The day could not have been more perfect—yet something was niggling at Heather that she couldn’t quite shake. “I was just thinking, we’ve had such a great morning . . . it’s sad that Cara keeps herself cooped up inside. Coming from me, that’s like the pot calling the kettle black. But perhaps because I’ve been a shut-in so long, I’m sensitive to it. She’s so different from how she was the first time I met her, at the beginning of the summer.”

“She’s still grieving.”

“I know. But even Flo thinks she should be getting out more. And she was a social worker before she retired. And . . .” Heather drew circles in the sand. “. . . I talked to my therapist about Cara.” Heather had maintained her weekly session with her therapist in Charlotte via phone over the summer.
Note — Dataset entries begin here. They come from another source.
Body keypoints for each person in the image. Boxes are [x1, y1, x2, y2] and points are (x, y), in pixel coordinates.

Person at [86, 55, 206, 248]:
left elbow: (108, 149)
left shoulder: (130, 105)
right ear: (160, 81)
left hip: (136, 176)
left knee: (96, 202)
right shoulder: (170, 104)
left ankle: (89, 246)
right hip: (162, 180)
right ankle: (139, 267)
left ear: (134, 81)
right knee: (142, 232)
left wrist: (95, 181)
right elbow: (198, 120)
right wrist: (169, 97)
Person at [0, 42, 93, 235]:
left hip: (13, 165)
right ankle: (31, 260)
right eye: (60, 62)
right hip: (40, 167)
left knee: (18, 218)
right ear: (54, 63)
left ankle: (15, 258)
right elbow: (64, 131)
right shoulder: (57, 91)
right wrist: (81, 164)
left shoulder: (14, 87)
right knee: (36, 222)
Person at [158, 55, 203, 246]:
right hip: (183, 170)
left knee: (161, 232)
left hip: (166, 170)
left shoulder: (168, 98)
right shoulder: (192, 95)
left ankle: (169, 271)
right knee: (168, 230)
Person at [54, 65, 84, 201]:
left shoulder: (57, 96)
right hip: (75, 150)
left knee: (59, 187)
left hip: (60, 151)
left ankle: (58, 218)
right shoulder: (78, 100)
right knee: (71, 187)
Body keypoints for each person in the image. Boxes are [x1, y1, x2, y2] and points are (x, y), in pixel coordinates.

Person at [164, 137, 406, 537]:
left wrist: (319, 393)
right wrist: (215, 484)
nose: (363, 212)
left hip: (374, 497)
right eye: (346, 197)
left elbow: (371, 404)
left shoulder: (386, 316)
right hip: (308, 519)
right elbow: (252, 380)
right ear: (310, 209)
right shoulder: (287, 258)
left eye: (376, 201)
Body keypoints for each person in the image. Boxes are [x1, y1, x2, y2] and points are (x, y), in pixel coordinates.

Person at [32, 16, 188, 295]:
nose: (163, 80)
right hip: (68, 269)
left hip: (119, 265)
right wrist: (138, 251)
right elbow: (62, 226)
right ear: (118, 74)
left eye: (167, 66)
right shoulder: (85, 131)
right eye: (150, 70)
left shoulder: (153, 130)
“You did? What did she say?”

“We talked about the different phases of grief. After the first phase of mourning, one moves into a longer phase of intense psychological pain. Weeping. Guilt. Hopelessness, that sort of thing. When someone is grieving, it’s easy for them to let go of their health. The way Cara’s sleeping all the time, watching TV, not eating well, is not unusual.”

Heather couldn’t quite put her finger on why, but she felt a sense of responsibility and even protectiveness toward Cara. Maybe it was because Cara reminded Heather so much of herself after her mother’s death, or maybe it was just a woman witnessing another woman in excruciating pain. Whatever the reason, Heather wanted—no, needed—to help.

“So I’ve been thinking. We have to try to lure her outdoors.”

“Wait,” Bo said, holding up his palm. “An agoraphobe is going to lure Cara outdoors?”

“I know, right?” Heather said with a self-deprecating laugh. “That’s why I need your help.”

He raised a brow. “Oh?”

“I have a plan.”

“You can tell it to me over dinner,” he said, scrambling to his feet.

“Dinner?”

He held out his hand and with a firm tug pulled Heather up, then put his arms around her waist and gently pulled her closer. “Yes. Tonight I’m taking you somewhere special.”





Chapter Nineteen




THE EVENING ARRIVED slowly. For Heather, the day had felt as if she were driving through a long tunnel, sure that the end would never come. She’d dutifully sent off her first collection of sketches to her commissioning art director in the morning. Letting go of the carefully wrapped package had been an exhilarating moment of completion. She’d finished this portion of her deadline on schedule. She had stood at the counter and watched the clerk affix the tags and postage with pride and relief. Yet as soon as she’d stepped out of the shop door, she’d stood blinking in the heat of a July morning, steeped in quandary. What would she do now? She had to wait for the decision of the committee as to what shorebirds were approved before she moved forward. She’d become fixed in her routine, and abandoning her daily schedule was not something that worked well for someone like Heather.